### What the task asks
Please copy exactly the lines from the first in the records through the line that contains "44: (980, 377, 4.98)", but not the pictures.

Data records:
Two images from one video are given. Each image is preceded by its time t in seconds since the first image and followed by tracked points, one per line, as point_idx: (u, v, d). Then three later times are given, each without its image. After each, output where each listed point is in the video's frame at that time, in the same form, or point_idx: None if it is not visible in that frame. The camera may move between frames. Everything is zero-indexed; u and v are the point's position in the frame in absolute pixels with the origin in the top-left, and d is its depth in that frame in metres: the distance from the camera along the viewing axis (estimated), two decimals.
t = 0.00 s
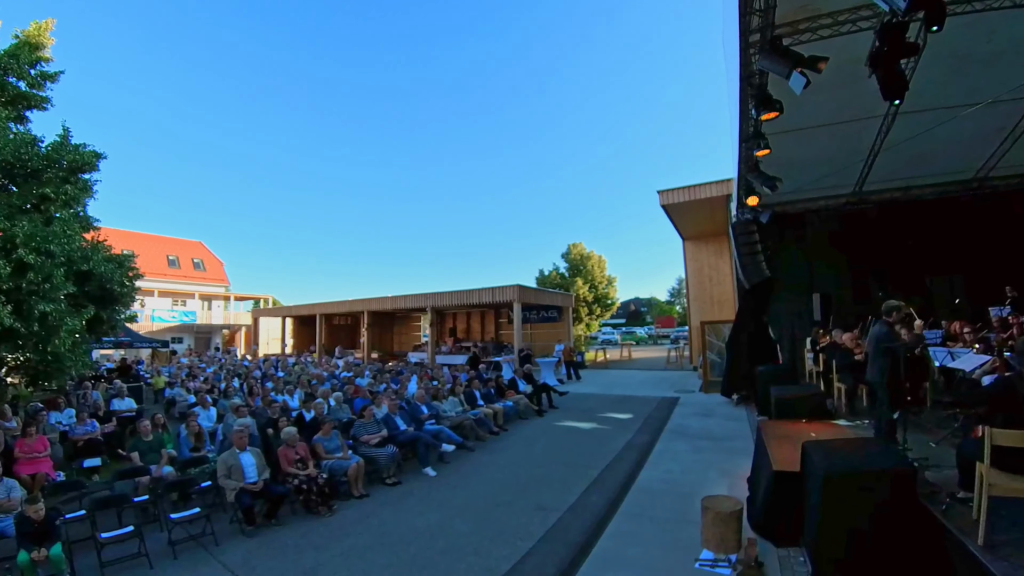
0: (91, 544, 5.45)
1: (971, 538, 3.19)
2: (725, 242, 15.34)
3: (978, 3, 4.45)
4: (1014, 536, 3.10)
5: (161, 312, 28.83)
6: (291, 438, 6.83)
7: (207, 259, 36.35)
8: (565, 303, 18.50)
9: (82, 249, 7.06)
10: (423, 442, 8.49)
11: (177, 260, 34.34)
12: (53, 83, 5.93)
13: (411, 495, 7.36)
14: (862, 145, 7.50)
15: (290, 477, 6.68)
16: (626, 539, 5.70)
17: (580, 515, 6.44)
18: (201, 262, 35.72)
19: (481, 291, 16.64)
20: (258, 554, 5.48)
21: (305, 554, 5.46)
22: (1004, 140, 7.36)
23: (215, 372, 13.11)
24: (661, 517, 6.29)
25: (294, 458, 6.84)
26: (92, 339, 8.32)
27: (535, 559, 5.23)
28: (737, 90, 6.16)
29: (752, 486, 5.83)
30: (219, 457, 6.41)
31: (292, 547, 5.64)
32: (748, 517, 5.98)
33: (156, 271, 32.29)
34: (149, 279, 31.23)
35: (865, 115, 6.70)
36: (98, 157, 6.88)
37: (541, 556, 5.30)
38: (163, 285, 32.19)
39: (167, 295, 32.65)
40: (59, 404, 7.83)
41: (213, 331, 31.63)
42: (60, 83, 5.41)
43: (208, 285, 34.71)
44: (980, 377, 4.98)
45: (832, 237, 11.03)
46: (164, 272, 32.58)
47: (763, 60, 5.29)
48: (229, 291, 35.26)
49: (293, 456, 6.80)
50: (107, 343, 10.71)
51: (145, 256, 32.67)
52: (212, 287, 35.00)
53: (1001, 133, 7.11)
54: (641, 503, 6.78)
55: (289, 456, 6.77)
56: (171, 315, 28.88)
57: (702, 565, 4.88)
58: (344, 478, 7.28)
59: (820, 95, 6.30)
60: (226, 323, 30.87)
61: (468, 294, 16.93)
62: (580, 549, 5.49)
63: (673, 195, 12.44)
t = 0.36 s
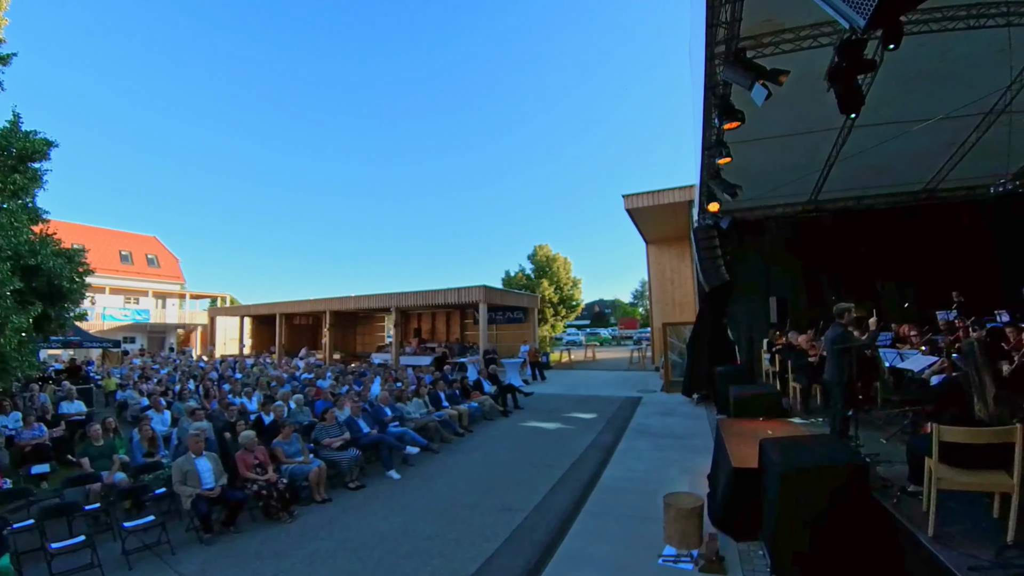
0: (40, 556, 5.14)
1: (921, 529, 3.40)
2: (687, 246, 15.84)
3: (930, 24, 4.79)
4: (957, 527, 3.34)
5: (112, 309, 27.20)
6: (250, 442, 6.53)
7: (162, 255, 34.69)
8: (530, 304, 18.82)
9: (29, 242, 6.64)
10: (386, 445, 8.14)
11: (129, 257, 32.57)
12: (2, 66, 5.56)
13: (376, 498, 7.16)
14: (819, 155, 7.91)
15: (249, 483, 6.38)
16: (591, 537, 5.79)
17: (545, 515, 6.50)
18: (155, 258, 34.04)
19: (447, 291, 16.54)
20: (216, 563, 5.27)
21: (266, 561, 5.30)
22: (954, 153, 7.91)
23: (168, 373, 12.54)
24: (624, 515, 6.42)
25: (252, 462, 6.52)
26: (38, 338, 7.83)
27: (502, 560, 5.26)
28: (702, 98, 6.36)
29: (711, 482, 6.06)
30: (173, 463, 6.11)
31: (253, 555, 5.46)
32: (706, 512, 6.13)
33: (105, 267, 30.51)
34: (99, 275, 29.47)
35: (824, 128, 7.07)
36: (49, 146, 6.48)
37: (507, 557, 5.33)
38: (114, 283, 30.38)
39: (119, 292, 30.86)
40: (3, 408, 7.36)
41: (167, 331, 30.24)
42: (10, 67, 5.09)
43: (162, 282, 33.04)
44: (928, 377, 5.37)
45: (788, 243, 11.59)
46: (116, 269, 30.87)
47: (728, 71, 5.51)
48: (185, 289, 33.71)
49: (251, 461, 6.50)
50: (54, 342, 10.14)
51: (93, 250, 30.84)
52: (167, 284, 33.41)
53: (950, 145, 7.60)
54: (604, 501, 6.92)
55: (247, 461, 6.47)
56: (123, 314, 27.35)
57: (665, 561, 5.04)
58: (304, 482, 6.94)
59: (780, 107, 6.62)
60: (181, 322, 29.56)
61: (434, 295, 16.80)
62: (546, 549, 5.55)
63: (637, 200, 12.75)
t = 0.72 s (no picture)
0: None
1: (873, 521, 3.58)
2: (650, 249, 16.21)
3: (887, 42, 5.07)
4: (905, 519, 3.53)
5: (62, 308, 25.58)
6: (207, 446, 6.27)
7: (116, 250, 32.80)
8: (495, 305, 18.92)
9: None
10: (349, 448, 7.95)
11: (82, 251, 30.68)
12: None
13: (339, 502, 6.99)
14: (780, 164, 8.23)
15: (206, 489, 6.12)
16: (556, 536, 5.82)
17: (510, 516, 6.50)
18: (108, 253, 32.13)
19: (412, 291, 16.35)
20: (169, 573, 5.02)
21: (222, 570, 5.08)
22: (904, 166, 8.39)
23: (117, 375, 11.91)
24: (588, 513, 6.51)
25: (209, 468, 6.27)
26: None
27: (468, 562, 5.22)
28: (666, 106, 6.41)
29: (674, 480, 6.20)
30: (124, 470, 5.76)
31: (210, 563, 5.23)
32: (668, 507, 6.27)
33: (57, 263, 28.67)
34: (48, 270, 27.72)
35: (783, 138, 7.36)
36: None
37: (473, 558, 5.31)
38: (64, 278, 28.71)
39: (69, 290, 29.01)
40: None
41: (119, 330, 28.74)
42: None
43: (116, 279, 31.22)
44: (878, 376, 5.68)
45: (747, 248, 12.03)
46: (65, 264, 29.07)
47: (693, 81, 5.67)
48: (139, 286, 32.00)
49: (208, 467, 6.26)
50: None
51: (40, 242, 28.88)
52: (122, 281, 31.71)
53: (903, 157, 8.04)
54: (568, 500, 6.99)
55: (203, 467, 6.21)
56: (73, 312, 25.78)
57: (629, 558, 5.12)
58: (264, 488, 6.70)
59: (743, 117, 6.85)
60: (133, 322, 28.20)
61: (398, 295, 16.57)
62: (512, 549, 5.55)
63: (603, 204, 12.94)
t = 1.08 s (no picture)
0: None
1: (829, 514, 3.76)
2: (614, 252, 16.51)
3: (847, 58, 5.34)
4: (858, 512, 3.72)
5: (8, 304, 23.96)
6: (162, 451, 5.99)
7: (66, 244, 30.94)
8: (460, 305, 18.85)
9: None
10: (310, 452, 7.75)
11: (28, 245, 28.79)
12: None
13: (301, 507, 6.81)
14: (742, 172, 8.53)
15: (161, 496, 5.83)
16: (522, 536, 5.83)
17: (477, 517, 6.50)
18: (56, 247, 30.23)
19: (376, 291, 16.09)
20: None
21: None
22: (856, 177, 8.84)
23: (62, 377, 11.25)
24: (554, 513, 6.56)
25: (163, 474, 5.99)
26: None
27: (435, 565, 5.17)
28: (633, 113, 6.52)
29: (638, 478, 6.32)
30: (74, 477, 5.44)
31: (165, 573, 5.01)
32: (630, 504, 6.39)
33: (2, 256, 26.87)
34: None
35: (744, 147, 7.62)
36: None
37: (439, 561, 5.26)
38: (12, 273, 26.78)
39: (14, 285, 26.91)
40: None
41: (67, 328, 27.16)
42: None
43: (64, 275, 29.48)
44: (832, 375, 5.95)
45: (707, 252, 12.41)
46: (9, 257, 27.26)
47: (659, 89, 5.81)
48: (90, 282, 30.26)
49: (162, 472, 5.98)
50: None
51: None
52: (71, 277, 29.93)
53: (858, 168, 8.46)
54: (534, 500, 7.02)
55: (157, 473, 5.92)
56: (19, 309, 24.21)
57: (594, 556, 5.17)
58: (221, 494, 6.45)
59: (707, 126, 7.05)
60: (83, 321, 26.74)
61: (362, 294, 16.27)
62: (479, 550, 5.54)
63: (569, 206, 13.08)
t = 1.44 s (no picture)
0: None
1: (786, 509, 3.91)
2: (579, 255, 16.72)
3: (808, 71, 5.58)
4: (813, 506, 3.90)
5: None
6: (114, 456, 5.65)
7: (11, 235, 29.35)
8: (425, 306, 18.66)
9: None
10: (270, 456, 7.52)
11: None
12: None
13: (261, 513, 6.59)
14: (704, 178, 8.78)
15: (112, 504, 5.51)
16: (488, 537, 5.83)
17: (442, 519, 6.45)
18: None
19: (338, 290, 15.74)
20: None
21: None
22: (813, 185, 9.24)
23: None
24: (520, 513, 6.58)
25: (116, 480, 5.64)
26: None
27: (400, 569, 5.10)
28: (600, 118, 6.66)
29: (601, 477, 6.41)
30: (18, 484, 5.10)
31: None
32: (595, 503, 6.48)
33: None
34: None
35: (708, 155, 7.86)
36: None
37: (405, 565, 5.18)
38: None
39: None
40: None
41: (11, 327, 25.57)
42: None
43: (9, 269, 27.83)
44: (788, 375, 6.20)
45: (670, 256, 12.71)
46: None
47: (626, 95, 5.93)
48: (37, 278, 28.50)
49: (114, 479, 5.62)
50: None
51: None
52: (15, 273, 28.30)
53: (815, 178, 8.85)
54: (500, 501, 7.02)
55: (109, 479, 5.57)
56: None
57: (560, 555, 5.20)
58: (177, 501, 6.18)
59: (671, 133, 7.24)
60: (29, 317, 25.31)
61: (324, 294, 15.89)
62: (445, 553, 5.50)
63: (535, 208, 13.16)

### Expected output
Two images from one video are given. Each image is preceded by its time t in seconds since the first image and followed by tracked points, one per line, as point_idx: (u, v, d). Then three later times are given, each without its image. After each, output where each listed point is in the video's frame at that time, in the same form, or point_idx: None if it is not visible in that frame. The camera may move between frames. Everything is zero-indexed; u and v are the point's position in the frame in absolute pixels with the origin in the top-left, and d is its depth in that frame in metres: the distance from the camera along the viewing axis (estimated), two decimals.
t = 0.00 s
0: (91, 544, 5.45)
1: (971, 538, 3.19)
2: (725, 242, 15.34)
3: (978, 3, 4.45)
4: (1014, 536, 3.10)
5: (161, 312, 28.83)
6: (291, 438, 6.83)
7: (207, 259, 36.35)
8: (565, 303, 18.50)
9: (82, 249, 7.06)
10: (423, 442, 8.49)
11: (177, 260, 34.34)
12: (53, 83, 5.93)
13: (411, 495, 7.36)
14: (862, 145, 7.50)
15: (290, 477, 6.68)
16: (626, 539, 5.70)
17: (580, 515, 6.44)
18: (201, 262, 35.72)
19: (481, 291, 16.64)
20: (258, 554, 5.48)
21: (305, 554, 5.46)
22: (1004, 140, 7.36)
23: (215, 372, 13.11)
24: (661, 517, 6.29)
25: (294, 458, 6.84)
26: (92, 339, 8.32)
27: (535, 559, 5.23)
28: (737, 90, 6.16)
29: (752, 486, 5.83)
30: (219, 457, 6.41)
31: (292, 547, 5.64)
32: (748, 517, 5.98)
33: (156, 271, 32.29)
34: (149, 279, 31.23)
35: (865, 115, 6.70)
36: (98, 157, 6.88)
37: (541, 556, 5.30)
38: (163, 285, 32.19)
39: (167, 295, 32.65)
40: (59, 404, 7.83)
41: (213, 331, 31.63)
42: (60, 83, 5.41)
43: (208, 285, 34.71)
44: (980, 377, 4.98)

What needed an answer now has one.